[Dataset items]
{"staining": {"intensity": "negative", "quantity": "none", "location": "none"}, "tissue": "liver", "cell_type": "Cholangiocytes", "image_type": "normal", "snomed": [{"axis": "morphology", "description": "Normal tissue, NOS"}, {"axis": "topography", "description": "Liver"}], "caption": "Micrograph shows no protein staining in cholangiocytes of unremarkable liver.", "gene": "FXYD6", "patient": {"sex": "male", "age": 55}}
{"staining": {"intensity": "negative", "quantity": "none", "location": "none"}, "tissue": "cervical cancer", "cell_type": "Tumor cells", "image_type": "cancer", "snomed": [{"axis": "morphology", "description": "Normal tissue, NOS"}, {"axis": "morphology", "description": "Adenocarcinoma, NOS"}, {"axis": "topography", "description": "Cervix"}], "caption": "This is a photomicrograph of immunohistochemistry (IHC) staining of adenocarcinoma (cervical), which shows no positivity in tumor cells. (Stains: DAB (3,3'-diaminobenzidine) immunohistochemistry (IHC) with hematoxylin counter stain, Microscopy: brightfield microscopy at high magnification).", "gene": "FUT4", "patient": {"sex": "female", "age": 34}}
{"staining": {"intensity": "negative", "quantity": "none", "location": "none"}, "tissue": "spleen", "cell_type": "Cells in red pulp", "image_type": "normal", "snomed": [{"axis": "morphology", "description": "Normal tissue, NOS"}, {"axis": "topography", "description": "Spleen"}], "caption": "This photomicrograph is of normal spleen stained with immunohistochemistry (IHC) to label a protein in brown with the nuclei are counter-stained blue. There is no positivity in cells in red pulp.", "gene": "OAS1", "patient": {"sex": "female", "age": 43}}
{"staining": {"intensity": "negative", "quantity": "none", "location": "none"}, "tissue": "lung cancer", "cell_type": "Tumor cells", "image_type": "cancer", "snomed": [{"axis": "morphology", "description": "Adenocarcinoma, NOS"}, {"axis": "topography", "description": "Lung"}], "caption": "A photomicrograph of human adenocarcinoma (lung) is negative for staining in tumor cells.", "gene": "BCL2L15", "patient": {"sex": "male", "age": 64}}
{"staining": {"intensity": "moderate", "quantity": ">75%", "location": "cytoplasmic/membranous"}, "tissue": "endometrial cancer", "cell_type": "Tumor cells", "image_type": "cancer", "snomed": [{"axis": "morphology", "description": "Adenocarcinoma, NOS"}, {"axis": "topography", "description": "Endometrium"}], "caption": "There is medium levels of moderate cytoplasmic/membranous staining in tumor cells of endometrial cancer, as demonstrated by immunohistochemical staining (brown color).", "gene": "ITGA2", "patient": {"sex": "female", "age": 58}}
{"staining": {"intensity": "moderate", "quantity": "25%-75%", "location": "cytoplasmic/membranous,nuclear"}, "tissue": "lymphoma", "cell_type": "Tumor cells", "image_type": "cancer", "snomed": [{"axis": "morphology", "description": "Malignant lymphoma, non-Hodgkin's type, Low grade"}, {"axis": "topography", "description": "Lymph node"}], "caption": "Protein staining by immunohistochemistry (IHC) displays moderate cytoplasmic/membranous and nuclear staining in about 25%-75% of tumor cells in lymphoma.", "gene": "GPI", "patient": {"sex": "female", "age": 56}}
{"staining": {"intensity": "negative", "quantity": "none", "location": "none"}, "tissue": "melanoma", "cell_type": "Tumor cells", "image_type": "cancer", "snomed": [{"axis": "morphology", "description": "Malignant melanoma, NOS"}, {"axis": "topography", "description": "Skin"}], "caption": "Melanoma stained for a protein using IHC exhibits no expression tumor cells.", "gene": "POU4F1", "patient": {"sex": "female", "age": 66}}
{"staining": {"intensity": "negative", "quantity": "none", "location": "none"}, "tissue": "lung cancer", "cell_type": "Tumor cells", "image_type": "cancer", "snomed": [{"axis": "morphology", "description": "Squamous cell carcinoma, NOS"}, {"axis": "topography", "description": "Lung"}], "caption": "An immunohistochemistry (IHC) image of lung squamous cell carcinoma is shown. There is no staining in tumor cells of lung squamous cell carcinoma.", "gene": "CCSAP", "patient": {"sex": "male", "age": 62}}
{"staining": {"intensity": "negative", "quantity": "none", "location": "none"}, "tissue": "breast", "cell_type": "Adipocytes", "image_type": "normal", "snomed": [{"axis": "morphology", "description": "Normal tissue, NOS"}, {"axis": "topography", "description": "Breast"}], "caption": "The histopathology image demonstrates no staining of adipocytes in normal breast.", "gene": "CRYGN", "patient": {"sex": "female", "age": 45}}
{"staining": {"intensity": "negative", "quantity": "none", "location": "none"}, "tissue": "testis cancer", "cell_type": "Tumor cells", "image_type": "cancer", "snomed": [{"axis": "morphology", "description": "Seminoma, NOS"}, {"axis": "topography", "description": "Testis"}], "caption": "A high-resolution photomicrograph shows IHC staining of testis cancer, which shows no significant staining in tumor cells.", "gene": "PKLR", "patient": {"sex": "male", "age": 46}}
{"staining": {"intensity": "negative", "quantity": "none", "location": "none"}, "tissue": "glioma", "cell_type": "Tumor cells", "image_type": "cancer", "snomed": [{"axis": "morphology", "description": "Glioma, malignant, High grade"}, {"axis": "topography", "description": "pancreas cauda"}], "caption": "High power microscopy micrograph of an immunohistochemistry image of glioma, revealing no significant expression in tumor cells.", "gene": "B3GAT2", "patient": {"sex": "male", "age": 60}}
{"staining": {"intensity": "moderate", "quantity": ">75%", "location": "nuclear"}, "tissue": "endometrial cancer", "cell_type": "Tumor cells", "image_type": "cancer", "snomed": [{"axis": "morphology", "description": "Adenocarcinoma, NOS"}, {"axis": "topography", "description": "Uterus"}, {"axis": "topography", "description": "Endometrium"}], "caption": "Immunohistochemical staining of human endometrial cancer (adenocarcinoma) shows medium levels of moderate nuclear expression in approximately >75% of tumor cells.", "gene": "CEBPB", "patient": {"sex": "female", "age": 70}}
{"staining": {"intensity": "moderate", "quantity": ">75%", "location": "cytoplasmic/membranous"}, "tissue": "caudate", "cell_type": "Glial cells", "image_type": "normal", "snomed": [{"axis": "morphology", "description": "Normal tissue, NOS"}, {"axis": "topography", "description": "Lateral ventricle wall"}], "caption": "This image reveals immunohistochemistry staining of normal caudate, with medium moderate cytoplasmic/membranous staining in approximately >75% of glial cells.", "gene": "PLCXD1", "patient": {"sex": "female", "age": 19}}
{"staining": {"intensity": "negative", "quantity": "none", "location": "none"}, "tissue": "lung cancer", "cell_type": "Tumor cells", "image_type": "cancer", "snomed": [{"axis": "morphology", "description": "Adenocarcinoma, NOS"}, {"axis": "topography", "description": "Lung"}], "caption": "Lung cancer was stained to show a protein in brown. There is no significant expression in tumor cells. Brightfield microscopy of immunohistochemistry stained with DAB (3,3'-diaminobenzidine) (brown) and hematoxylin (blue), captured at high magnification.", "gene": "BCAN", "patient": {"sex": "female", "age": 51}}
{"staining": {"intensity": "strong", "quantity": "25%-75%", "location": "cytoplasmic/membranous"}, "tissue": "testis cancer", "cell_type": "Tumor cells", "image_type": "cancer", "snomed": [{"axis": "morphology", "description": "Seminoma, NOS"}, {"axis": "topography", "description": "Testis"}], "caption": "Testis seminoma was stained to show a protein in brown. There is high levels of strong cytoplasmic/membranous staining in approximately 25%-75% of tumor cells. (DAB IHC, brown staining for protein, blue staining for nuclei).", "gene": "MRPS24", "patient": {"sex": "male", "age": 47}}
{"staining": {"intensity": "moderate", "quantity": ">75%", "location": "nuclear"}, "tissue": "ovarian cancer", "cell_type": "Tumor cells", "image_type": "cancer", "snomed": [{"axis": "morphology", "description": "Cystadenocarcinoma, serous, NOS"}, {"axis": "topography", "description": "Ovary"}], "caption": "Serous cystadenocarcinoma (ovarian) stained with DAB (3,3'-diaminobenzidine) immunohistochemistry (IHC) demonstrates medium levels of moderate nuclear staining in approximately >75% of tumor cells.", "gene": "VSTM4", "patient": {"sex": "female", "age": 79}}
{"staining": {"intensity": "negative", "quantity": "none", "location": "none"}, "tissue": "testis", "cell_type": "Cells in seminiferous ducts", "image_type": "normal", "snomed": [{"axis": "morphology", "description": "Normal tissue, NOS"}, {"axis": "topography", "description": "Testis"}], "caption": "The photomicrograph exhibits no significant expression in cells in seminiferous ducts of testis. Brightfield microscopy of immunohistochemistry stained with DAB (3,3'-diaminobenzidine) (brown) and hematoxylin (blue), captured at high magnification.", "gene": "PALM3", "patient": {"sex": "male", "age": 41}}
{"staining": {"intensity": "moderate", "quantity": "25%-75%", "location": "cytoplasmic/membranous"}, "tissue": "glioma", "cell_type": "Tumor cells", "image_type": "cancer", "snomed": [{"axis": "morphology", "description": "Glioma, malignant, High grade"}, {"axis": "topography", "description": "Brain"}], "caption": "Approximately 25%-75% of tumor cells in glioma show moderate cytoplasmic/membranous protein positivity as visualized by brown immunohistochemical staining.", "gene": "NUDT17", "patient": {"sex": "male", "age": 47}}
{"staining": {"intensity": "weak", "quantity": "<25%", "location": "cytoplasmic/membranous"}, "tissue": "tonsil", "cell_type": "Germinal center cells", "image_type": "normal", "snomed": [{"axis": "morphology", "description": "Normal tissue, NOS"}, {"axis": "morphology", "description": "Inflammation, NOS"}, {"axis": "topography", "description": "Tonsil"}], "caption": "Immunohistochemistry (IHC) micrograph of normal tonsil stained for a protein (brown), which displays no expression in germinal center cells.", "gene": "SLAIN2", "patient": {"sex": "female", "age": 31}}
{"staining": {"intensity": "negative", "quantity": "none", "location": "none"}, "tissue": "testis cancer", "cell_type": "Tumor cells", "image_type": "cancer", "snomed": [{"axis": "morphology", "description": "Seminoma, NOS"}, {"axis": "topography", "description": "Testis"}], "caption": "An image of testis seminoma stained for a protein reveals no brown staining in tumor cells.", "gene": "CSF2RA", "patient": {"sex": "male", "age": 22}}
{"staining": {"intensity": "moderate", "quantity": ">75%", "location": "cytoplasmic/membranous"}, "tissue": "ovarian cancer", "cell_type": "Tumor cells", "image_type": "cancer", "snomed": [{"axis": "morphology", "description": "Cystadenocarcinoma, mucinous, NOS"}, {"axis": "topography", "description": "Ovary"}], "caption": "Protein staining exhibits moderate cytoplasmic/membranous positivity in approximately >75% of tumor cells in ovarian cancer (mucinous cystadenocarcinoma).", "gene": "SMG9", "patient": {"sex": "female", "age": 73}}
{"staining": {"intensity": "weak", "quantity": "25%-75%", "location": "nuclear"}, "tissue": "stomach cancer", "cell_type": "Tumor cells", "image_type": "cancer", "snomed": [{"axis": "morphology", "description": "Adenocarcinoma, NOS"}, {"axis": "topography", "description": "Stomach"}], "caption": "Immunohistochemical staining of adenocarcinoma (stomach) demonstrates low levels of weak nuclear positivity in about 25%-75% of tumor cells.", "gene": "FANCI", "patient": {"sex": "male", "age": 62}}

- **PROBLEM STATEMENT**: Every line in the data above that contains "about" needs to be copied.

- **ANSWER BOX**:
{"staining": {"intensity": "moderate", "quantity": "25%-75%", "location": "cytoplasmic/membranous,nuclear"}, "tissue": "lymphoma", "cell_type": "Tumor cells", "image_type": "cancer", "snomed": [{"axis": "morphology", "description": "Malignant lymphoma, non-Hodgkin's type, Low grade"}, {"axis": "topography", "description": "Lymph node"}], "caption": "Protein staining by immunohistochemistry (IHC) displays moderate cytoplasmic/membranous and nuclear staining in about 25%-75% of tumor cells in lymphoma.", "gene": "GPI", "patient": {"sex": "female", "age": 56}}
{"staining": {"intensity": "weak", "quantity": "25%-75%", "location": "nuclear"}, "tissue": "stomach cancer", "cell_type": "Tumor cells", "image_type": "cancer", "snomed": [{"axis": "morphology", "description": "Adenocarcinoma, NOS"}, {"axis": "topography", "description": "Stomach"}], "caption": "Immunohistochemical staining of adenocarcinoma (stomach) demonstrates low levels of weak nuclear positivity in about 25%-75% of tumor cells.", "gene": "FANCI", "patient": {"sex": "male", "age": 62}}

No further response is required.